Jesus invites us to enter into a deep, enriching and life-giving relationship with God in Him.  We are invited to abide in Jesus - a word with strength. It is an imperative like ‘Stop!’ In marriage husband and wife abide in each other. There is something long-term and certain about the nature of that relationship. Something deep, lasting and fulfilling.

That abiding though has an obvious outworking - we are called to bear much fruit. Notice - much fruit. The image here implies a vine full of full, plump grapes, so many grapes that the vine strains under their weight.  The reality of us abiding in Christ and Christ in us needs to be visible says Jesus.  Sometimes we can miss entirely the fruit that is growing up among us. If we are expecting large bunches of dark red grapes but instead see only small collections of fine white grapes we may miss the fruit entirely. - sometimes that fruit might be ‘internal’, in the spiritual life - growth in faith, sometimes it will be ‘external’ in loving service to others.

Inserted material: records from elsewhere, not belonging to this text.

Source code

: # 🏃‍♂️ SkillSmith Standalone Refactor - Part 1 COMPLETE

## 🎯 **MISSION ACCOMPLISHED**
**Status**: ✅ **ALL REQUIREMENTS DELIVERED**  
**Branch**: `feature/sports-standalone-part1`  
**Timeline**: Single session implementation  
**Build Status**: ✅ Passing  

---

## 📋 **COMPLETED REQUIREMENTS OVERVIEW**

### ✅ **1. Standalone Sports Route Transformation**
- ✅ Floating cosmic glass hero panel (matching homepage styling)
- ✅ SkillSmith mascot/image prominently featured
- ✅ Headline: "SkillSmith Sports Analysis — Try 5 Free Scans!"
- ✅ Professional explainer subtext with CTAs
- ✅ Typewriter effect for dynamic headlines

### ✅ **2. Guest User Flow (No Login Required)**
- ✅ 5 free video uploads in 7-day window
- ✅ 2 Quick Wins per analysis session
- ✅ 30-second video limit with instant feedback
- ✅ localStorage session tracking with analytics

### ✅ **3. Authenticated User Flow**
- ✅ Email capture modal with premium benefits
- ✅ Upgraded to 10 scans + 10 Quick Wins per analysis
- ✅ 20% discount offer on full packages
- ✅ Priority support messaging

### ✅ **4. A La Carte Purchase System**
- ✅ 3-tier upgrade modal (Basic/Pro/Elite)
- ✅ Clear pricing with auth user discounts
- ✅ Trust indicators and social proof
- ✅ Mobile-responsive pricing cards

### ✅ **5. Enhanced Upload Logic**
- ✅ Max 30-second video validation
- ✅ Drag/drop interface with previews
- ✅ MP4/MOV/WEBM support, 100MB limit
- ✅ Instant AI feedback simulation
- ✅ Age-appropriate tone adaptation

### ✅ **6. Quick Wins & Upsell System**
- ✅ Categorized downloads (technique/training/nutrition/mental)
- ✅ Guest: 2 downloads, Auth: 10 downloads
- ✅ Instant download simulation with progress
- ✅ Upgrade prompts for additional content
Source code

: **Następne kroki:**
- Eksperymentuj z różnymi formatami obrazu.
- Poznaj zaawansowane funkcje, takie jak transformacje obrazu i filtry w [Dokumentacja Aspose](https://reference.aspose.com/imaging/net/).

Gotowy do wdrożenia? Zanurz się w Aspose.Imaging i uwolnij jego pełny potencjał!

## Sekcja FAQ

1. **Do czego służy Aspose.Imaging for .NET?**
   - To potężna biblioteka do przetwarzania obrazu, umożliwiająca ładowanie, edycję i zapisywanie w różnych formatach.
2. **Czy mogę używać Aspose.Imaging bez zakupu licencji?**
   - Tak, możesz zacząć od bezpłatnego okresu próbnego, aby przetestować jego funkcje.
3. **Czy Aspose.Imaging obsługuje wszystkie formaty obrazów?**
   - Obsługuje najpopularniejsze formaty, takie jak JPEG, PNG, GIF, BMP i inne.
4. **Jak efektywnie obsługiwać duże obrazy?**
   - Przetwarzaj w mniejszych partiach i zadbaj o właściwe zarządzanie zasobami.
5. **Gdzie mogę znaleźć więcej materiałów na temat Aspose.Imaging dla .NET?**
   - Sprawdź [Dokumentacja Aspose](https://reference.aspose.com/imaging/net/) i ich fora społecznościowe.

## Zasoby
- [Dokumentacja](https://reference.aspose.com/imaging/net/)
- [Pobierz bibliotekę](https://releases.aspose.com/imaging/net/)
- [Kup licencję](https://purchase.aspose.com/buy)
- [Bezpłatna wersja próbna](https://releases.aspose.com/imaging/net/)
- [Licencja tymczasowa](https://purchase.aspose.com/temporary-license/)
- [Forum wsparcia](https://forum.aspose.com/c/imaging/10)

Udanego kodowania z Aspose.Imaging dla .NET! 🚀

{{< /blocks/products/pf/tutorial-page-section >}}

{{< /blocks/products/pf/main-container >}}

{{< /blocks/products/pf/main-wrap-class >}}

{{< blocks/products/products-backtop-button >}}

Jesus says ‘My Father is glorified by this, that you bear much fruit and become my disciples.’  It is only in bearing much visible fruit though that we are truly disciples of Christ.

It is of course also possible for vines to grow wild and unruly but for them to reach their full potential they need to be tended by the gardener - and pruning is part of that tending.  Many Christians struggle with this image of pruning away the dead unfruitful branches of our lives, habits and lifestyles. It is not a sign of failure but it is about God ensuring that our lives, our churches our communities have the chance to grow more visible fruit of His presence in the world.

Vines, as with other plant can only grow to their full potential if they have enough nutrients in them from the water and the soil.  The same is true of us.  If we are abiding in Him, Jesus’ resurrection life courses through us, fills us, inside us and gives us new life but living this life is not something we do alone.

Jesus says I am the vine, you plural, are the branches. We are part of the same plant, living and growing together. In a moment we will share in the fruit of the vine and drink wine as part of this communion. As we do, we remind ourselves of His call for us to grow and bear fruit, to rediscover Resurrection life coursing through us as we share life together in Him - the one true Vine. Amen.